Could blockchain tech help restart global travel?

In a partnership with WHO, an Estonian blockchain firm is planning to store vaccination certificates in the blockchain.
8 October 2020

Estonia is one of the world’s most digitially-advanced countries. Source: Shutterstock

  • An Estonian blockchain startup is exploring how vaccine certificates can be stored and shared using blockchain
  • People with antibodies could use ‘immunity passports’, which would allow people to travel or return to work assuming they’re safe from re-infection
  • Estonia’s alternative decentralized method uses a Swiss decentralized privacy-preserving proximity tracing protocol called DP-3T

While many industries have been able to adapt to travel restrictions in an era of COVID upheaval, that was never an option in the travel industry. Eerie flight lounges and record-low passenger numbers have seen airlines suffer significantly throughout – 40,000 workers have been furloughed in just the last few days.

In a bid to resolve the virus passport puzzle, the World Health Organization (WHO) is teaming up with one of the world’s most digitized nations, Estonia – where citizens can use the internet to vote in elections and internet speeds are as fast a Korea – to help restart global travel and prevent unequal treatment once a vaccine against COVID-19 arrives.

The aim is to create digital vaccination certificates to prove international travelers have had a coronavirus shot and to help distribute vaccines to priority groups first.

Tested in a pilot, certificates will be based on the same decentralized and immutable blockchain technology underlying currencies like Bitcoin. Estonian enterprise blockchain firm Guardtime, which has worked on several key e-government projects, will lead the 12-week pilot to test the possibility of a global scale platform in so-called ‘pathfinder’ countries.

“Most other blockchain solutions are lab-projects, but it’s a challenge to scale them to billions of people, what we’re offering to the WHO is speed,” said Ain Aaviksoo, head of Guardtime’s Tallinn unit in an interview with Bloomberg.

There have been proposals that people with antibodies – those who have contracted and overcome COVID-19 already – could be issued immunity passports which would allow them to travel or return to work. However, the WHO has questioned the evidence that these people would be protected against a second infection.

“The WHO isn’t doubtful about ‘certificates’ in general but about what’s being certified,” Aaviksoo said. “When a vaccine has been cleared for the market, it should be effective so it makes sense to certify vaccination as a fact and set rules based on it.”
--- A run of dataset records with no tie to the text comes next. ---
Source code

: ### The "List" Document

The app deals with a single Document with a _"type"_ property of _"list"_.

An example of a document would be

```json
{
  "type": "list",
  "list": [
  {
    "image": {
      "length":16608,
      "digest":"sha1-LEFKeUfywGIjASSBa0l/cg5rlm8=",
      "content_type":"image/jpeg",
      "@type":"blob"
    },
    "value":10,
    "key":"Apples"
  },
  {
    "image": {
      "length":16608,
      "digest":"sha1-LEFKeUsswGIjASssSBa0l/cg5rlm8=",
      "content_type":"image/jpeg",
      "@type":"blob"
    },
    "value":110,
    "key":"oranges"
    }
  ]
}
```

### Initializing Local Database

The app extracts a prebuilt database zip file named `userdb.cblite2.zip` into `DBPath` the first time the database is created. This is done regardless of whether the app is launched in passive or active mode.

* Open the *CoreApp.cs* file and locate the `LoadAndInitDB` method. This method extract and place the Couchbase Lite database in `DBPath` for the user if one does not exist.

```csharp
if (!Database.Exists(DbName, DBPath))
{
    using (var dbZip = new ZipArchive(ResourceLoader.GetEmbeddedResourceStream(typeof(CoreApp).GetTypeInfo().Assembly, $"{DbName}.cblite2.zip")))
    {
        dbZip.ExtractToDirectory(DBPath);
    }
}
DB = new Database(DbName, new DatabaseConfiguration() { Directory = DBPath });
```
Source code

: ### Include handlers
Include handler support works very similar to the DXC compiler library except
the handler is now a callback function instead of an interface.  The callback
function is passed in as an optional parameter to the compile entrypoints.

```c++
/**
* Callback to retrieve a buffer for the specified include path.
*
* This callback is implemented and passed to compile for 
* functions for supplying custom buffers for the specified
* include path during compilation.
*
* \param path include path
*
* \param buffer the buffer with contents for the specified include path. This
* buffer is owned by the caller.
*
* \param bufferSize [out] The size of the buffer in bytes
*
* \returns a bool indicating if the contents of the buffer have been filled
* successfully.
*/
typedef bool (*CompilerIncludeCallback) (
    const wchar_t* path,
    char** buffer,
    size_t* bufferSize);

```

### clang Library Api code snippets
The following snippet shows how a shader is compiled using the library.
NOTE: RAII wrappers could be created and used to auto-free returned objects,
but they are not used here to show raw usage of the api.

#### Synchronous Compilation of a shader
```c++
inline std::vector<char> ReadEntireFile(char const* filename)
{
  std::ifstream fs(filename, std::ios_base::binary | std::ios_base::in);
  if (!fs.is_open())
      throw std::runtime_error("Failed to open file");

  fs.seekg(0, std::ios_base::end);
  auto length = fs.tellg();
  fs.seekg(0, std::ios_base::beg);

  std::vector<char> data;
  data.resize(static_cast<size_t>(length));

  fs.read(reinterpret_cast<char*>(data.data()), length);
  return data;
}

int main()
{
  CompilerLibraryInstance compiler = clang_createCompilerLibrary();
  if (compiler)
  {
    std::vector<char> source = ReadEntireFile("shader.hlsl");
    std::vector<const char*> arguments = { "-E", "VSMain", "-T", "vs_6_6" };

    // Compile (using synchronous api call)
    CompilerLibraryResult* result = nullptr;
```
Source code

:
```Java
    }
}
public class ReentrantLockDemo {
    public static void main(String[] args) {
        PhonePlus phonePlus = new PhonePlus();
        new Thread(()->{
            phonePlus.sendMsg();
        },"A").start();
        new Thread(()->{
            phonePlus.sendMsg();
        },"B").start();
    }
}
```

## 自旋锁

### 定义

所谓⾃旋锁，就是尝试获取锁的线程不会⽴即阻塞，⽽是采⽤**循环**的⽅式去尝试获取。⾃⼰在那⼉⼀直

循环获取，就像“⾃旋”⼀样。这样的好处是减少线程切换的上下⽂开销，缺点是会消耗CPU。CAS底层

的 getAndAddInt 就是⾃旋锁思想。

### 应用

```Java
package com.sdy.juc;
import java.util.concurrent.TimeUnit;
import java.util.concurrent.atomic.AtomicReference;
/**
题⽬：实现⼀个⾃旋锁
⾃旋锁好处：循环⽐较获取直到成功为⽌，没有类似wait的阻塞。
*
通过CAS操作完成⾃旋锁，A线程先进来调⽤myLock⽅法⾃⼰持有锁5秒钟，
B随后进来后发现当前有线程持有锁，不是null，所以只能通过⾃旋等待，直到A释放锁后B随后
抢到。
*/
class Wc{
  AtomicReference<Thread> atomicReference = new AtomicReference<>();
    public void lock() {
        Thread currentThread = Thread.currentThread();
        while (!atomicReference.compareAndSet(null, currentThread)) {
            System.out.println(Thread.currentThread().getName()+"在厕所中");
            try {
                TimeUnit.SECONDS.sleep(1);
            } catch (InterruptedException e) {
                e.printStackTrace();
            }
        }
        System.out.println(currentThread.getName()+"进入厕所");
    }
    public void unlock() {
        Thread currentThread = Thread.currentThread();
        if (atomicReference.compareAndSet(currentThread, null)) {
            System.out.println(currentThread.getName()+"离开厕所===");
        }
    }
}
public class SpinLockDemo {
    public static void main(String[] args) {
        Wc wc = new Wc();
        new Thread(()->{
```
Scenic summer aerial panorama of the Old Town in Tallinn, Estonia

Tallinn, Estonia. Source: Shutterstock

The proposed partnership with WHO looks to be Guardtime’s toughest challenge to date, and ahead of the beginning of the project, Aaviksoo admits that the biggest obstacle will be the project’s scale due to the possible need for it to be available to billions of people.

Estonia’s government is one of the most digitally advanced. In 2014, it became the first country to offer e-Residency, allowing non-Estonian entrepreneurs to set up in the country and access local services. Prime Minister Jüri Ratas, said on the new partnership, “Estonia can offer its best experience to a global organization to accelerate the safe and reliable flow of information between countries.

“We have the opportunity to raise to international level the principles of decentralized governance on which the success of the entire Estonian digital state is based.”

While it may take several more years for blockchain to become commonplace, WHO’s latest initiative in partnership with the Estonian government shows how blockchain technology can help businesses affected by the lockdown alleviate some of the strain to return to some sort of level of normalcy.

As the global pandemic ravages on, it will be fascinating to see how blockchain technology can play a role in keeping people safe and informed, while keeping businesses going.

Estonia’s efforts during the pandemic have included a privacy-first contact-tracing app called HOIA, which launched on August 20 and translates to ‘take care’. The app notifies users if they have been near an infected individual. Data is not seen by users, the state, or even the creator, and the app doesn’t monitor locations with the only data being processed used to check whether the user who has marked themselves as infected is indeed ill with the virus.